Rust's I/O employs a combination of techniques to reduce boilerplate while still providing feedback about errors. The basic strategy:

• All I/O operations return IoResult<T> which is equivalent to Result<T, IoError>. The Result type is defined in the std::result module.
• If the Result type goes unused, then the compiler will by default emit a warning about the unused result. This is because Result has the #[must_use] attribute.
• Common traits are implemented for IoResult, e.g. impl<R: Reader> Reader for IoResult<R>, so that error values do not have to be 'unwrapped' before use.

These features combine in the API to allow for expressions like File::create(&Path::new("diary.txt")).write(bytes!("Met a girl.\n")) without having to worry about whether "diary.txt" exists or whether the write succeeds. As written, if either new or write_line encounters an error then the result of the entire expression will be an error.

If you wanted to handle the error though you might write:

use std::io::File;

match File::create(&Path::new("diary.txt")).write(bytes!("Met a girl.\n")) {
    Ok(()) => (), // succeeded
    Err(e) => println!("failed to write to my diary: {}", e),
}

So what actually happens if create encounters an error? It's important to know that what new returns is not a File but an IoResult<File>. If the file does not open, then new will simply return Err(..). Because there is an implementation of Writer (the trait required ultimately required for types to implement write_line) there is no need to inspect or unwrap the IoResult<File> and we simply call write_line on it. If new returned an Err(..) then the followup call to write_line will also return an error.

try!

Explicit pattern matching on IoResults can get quite verbose, especially when performing many I/O operations. Some examples (like those above) are alleviated with extra methods implemented on IoResult, but others have more complex interdependencies among each I/O operation.

The try! macro from std::macros is provided as a method of early-return inside Result-returning functions. It expands to an early-return on Err and otherwise unwraps the contained Ok value.

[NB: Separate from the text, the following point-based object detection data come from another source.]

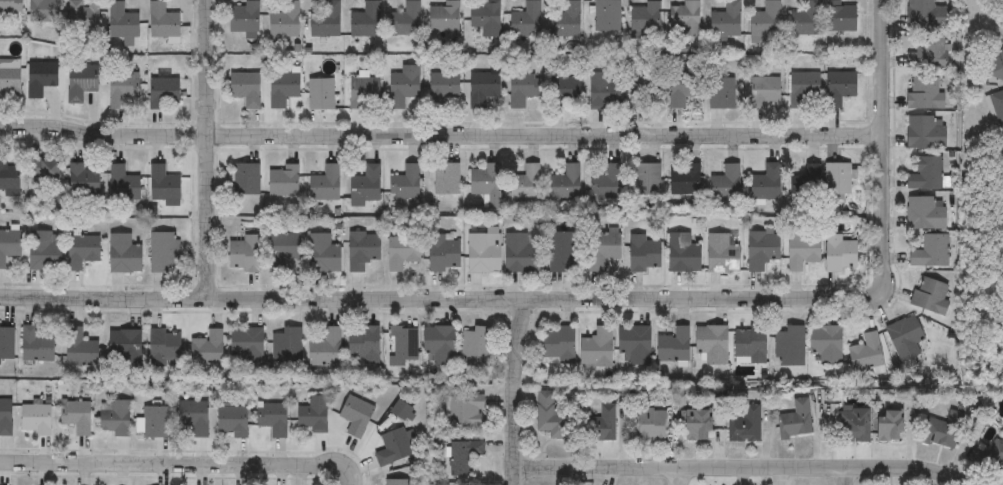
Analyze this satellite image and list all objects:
building: (10, 6)
building: (43, 11)
building: (924, 14)
building: (83, 16)
building: (243, 16)
building: (443, 16)
building: (607, 16)
building: (839, 16)
building: (486, 17)
building: (644, 17)
building: (685, 17)
building: (405, 19)
building: (805, 19)
building: (162, 20)
building: (284, 20)
building: (325, 20)
building: (364, 20)
building: (525, 20)
building: (564, 20)
building: (725, 20)
building: (765, 20)
building: (122, 22)
building: (925, 52)
building: (998, 66)
building: (40, 78)
building: (9, 81)
building: (81, 81)
building: (402, 85)
building: (244, 87)
building: (682, 87)
building: (840, 87)
building: (282, 88)
building: (443, 88)
building: (481, 88)
building: (521, 88)
building: (803, 88)
building: (121, 89)
building: (641, 90)
building: (602, 91)
building: (567, 92)
building: (763, 92)
building: (163, 93)
building: (363, 93)
building: (720, 93)
building: (319, 94)
building: (922, 94)
building: (996, 106)
building: (923, 133)
road: (442, 139)
road: (885, 141)
road: (209, 149)
building: (44, 169)
building: (924, 173)
building: (8, 176)
building: (83, 178)
building: (445, 178)
building: (836, 178)
building: (245, 179)
building: (645, 179)
building: (683, 179)
building: (283, 181)
building: (485, 182)
building: (604, 182)
building: (765, 182)
building: (805, 182)
building: (405, 183)
building: (524, 183)
building: (564, 183)
building: (725, 183)
building: (122, 184)
building: (324, 184)
building: (162, 186)
building: (364, 186)
building: (923, 213)
building: (8, 245)
building: (603, 248)
building: (282, 249)
building: (762, 249)
building: (362, 250)
building: (43, 251)
building: (82, 251)
building: (484, 251)
building: (929, 251)
building: (164, 252)
building: (402, 252)
building: (561, 252)
building: (802, 252)
building: (244, 253)
building: (444, 253)
building: (519, 253)
building: (683, 253)
building: (722, 253)
building: (123, 254)
building: (322, 254)
building: (644, 254)
building: (839, 254)
building: (928, 295)
road: (442, 297)
building: (903, 337)
building: (402, 343)
building: (6, 344)
building: (363, 344)
building: (439, 344)
building: (635, 344)
building: (749, 344)
building: (825, 344)
building: (35, 345)
building: (165, 345)
building: (673, 345)
building: (710, 345)
building: (475, 346)
building: (558, 346)
building: (788, 346)
building: (246, 347)
building: (285, 347)
building: (80, 348)
building: (325, 348)
building: (596, 348)
building: (206, 349)
building: (124, 351)
building: (865, 352)
road: (512, 391)
building: (401, 410)
building: (468, 411)
building: (313, 416)
building: (356, 416)
building: (76, 417)
building: (114, 417)
building: (194, 417)
building: (554, 417)
building: (5, 418)
building: (35, 419)
building: (273, 419)
building: (796, 421)
building: (233, 422)
building: (854, 424)
building: (603, 425)
building: (651, 425)
building: (699, 425)
building: (745, 426)
building: (890, 426)
building: (943, 430)
building: (393, 448)
building: (990, 457)
building: (466, 458)
road: (173, 460)
road: (741, 464)
road: (680, 474)
road: (847, 475)
road: (345, 480)
building: (395, 481)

If you wanted to read several u32s from a file and return their product:

use std::io::{File, IoResult};

fn file_product(p: &Path) -> IoResult<u32> {
    let mut f = File::open(p);
    let x1 = try!(f.read_le_u32());
    let x2 = try!(f.read_le_u32());

    Ok(x1 * x2)
}

match file_product(&Path::new("numbers.bin")) {
    Ok(x) => println!("{}", x),
    Err(e) => println!("Failed to read numbers!")
}

With try! in file_product, each read_le_u32 need not be directly concerned with error handling; instead its caller is responsible for responding to errors that may occur while attempting to read the numbers.